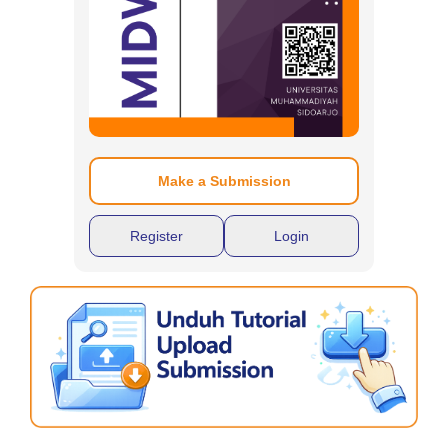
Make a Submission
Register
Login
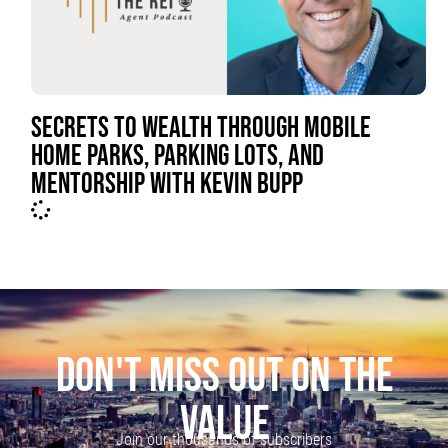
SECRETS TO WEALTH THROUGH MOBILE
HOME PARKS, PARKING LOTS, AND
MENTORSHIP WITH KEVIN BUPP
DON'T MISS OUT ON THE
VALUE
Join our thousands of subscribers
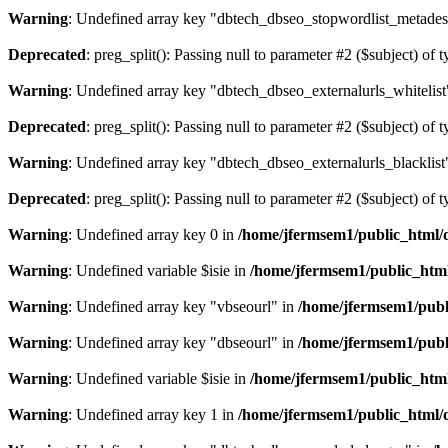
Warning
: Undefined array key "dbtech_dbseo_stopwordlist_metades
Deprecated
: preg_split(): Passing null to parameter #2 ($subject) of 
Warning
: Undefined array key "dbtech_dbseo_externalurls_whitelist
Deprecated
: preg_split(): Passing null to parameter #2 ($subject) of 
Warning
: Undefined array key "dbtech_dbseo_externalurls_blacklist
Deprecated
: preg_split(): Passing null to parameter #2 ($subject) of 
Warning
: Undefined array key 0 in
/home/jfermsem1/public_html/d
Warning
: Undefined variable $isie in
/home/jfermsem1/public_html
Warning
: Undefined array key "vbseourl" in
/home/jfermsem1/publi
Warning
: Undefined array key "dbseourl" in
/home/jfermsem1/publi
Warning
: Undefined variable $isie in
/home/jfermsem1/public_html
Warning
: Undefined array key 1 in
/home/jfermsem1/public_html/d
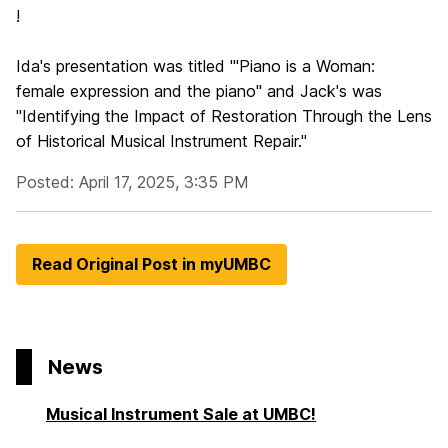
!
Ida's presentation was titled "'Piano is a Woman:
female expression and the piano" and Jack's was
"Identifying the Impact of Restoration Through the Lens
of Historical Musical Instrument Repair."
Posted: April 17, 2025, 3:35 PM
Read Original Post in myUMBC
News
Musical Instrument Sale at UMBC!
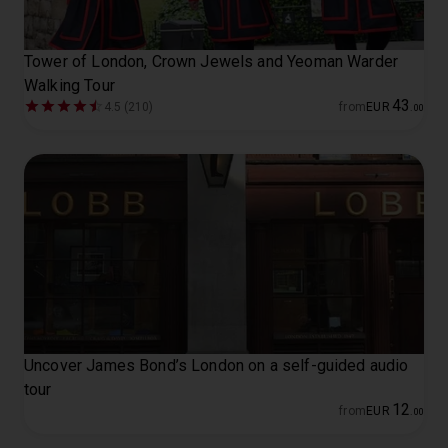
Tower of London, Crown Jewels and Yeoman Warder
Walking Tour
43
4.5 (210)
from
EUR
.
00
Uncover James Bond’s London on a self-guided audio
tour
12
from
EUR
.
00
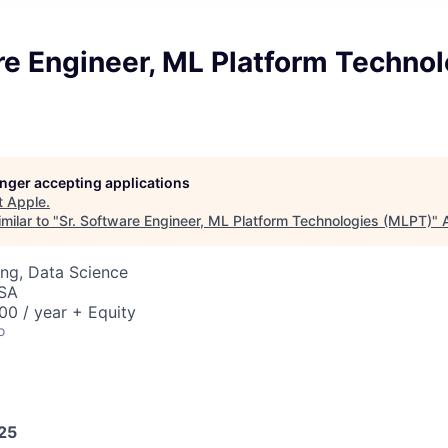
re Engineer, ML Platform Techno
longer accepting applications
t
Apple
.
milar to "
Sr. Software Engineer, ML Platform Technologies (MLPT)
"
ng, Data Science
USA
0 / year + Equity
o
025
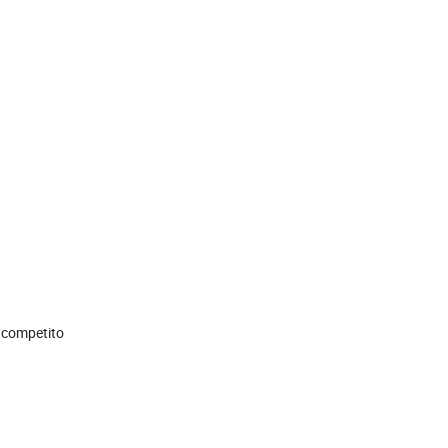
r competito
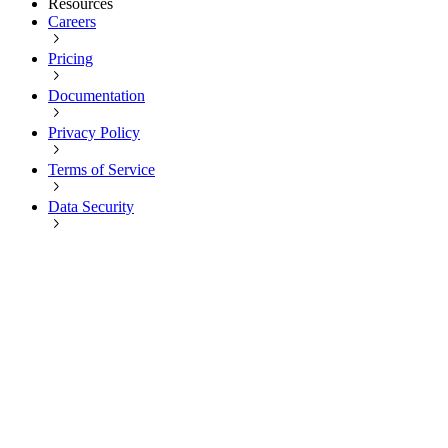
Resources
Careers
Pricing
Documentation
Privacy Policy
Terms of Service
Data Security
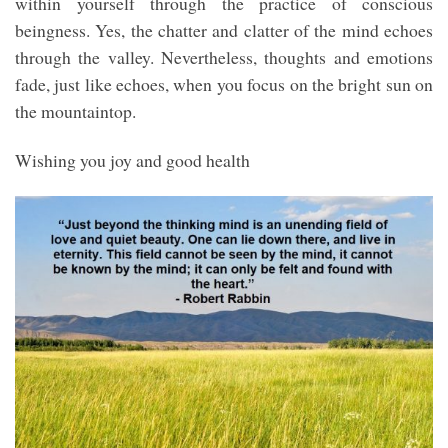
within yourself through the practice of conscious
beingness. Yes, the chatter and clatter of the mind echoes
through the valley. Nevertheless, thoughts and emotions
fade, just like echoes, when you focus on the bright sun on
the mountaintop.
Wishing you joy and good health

▸ Requirement
Would you please give the number of lines in this material containing the string "Platform", with no further text?

▸ Result of this exercise
2